EXERCISE: Copy every line of the entries below word for word and in the same order.

DATA TO PROCESS:

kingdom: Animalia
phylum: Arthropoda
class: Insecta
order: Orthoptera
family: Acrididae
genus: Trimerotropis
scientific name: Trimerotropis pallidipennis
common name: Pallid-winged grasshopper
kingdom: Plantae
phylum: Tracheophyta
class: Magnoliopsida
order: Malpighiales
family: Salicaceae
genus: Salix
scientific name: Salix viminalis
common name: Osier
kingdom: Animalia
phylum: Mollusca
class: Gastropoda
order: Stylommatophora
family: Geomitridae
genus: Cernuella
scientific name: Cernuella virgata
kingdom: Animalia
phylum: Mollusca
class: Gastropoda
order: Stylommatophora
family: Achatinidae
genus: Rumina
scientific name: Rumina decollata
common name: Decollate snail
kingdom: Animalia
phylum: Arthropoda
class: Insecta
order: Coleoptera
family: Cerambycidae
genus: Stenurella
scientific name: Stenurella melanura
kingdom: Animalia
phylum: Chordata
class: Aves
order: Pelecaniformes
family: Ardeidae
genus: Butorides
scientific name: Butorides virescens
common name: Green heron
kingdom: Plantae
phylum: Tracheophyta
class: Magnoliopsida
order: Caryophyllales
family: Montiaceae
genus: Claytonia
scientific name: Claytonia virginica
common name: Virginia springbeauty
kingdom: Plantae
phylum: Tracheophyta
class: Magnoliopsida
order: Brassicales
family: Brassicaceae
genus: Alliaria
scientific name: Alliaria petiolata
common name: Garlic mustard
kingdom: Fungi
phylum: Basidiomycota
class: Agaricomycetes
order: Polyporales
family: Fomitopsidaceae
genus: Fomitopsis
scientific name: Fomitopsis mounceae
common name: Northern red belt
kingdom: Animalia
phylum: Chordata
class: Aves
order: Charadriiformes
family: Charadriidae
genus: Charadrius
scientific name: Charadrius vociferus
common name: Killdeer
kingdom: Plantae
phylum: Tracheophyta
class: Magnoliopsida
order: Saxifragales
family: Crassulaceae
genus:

ANSWER TO THIS EXERCISE:
kingdom: Animalia
phylum: Arthropoda
class: Insecta
order: Orthoptera
family: Acrididae
genus: Trimerotropis
scientific name: Trimerotropis pallidipennis
common name: Pallid-winged grasshopper
kingdom: Plantae
phylum: Tracheophyta
class: Magnoliopsida
order: Malpighiales
family: Salicaceae
genus: Salix
scientific name: Salix viminalis
common name: Osier
kingdom: Animalia
phylum: Mollusca
class: Gastropoda
order: Stylommatophora
family: Geomitridae
genus: Cernuella
scientific name: Cernuella virgata
kingdom: Animalia
phylum: Mollusca
class: Gastropoda
order: Stylommatophora
family: Achatinidae
genus: Rumina
scientific name: Rumina decollata
common name: Decollate snail
kingdom: Animalia
phylum: Arthropoda
class: Insecta
order: Coleoptera
family: Cerambycidae
genus: Stenurella
scientific name: Stenurella melanura
kingdom: Animalia
phylum: Chordata
class: Aves
order: Pelecaniformes
family: Ardeidae
genus: Butorides
scientific name: Butorides virescens
common name: Green heron
kingdom: Plantae
phylum: Tracheophyta
class: Magnoliopsida
order: Caryophyllales
family: Montiaceae
genus: Claytonia
scientific name: Claytonia virginica
common name: Virginia springbeauty
kingdom: Plantae
phylum: Tracheophyta
class: Magnoliopsida
order: Brassicales
family: Brassicaceae
genus: Alliaria
scientific name: Alliaria petiolata
common name: Garlic mustard
kingdom: Fungi
phylum: Basidiomycota
class: Agaricomycetes
order: Polyporales
family: Fomitopsidaceae
genus: Fomitopsis
scientific name: Fomitopsis mounceae
common name: Northern red belt
kingdom: Animalia
phylum: Chordata
class: Aves
order: Charadriiformes
family: Charadriidae
genus: Charadrius
scientific name: Charadrius vociferus
common name: Killdeer
kingdom: Plantae
phylum: Tracheophyta
class: Magnoliopsida
order: Saxifragales
family: Crassulaceae
genus:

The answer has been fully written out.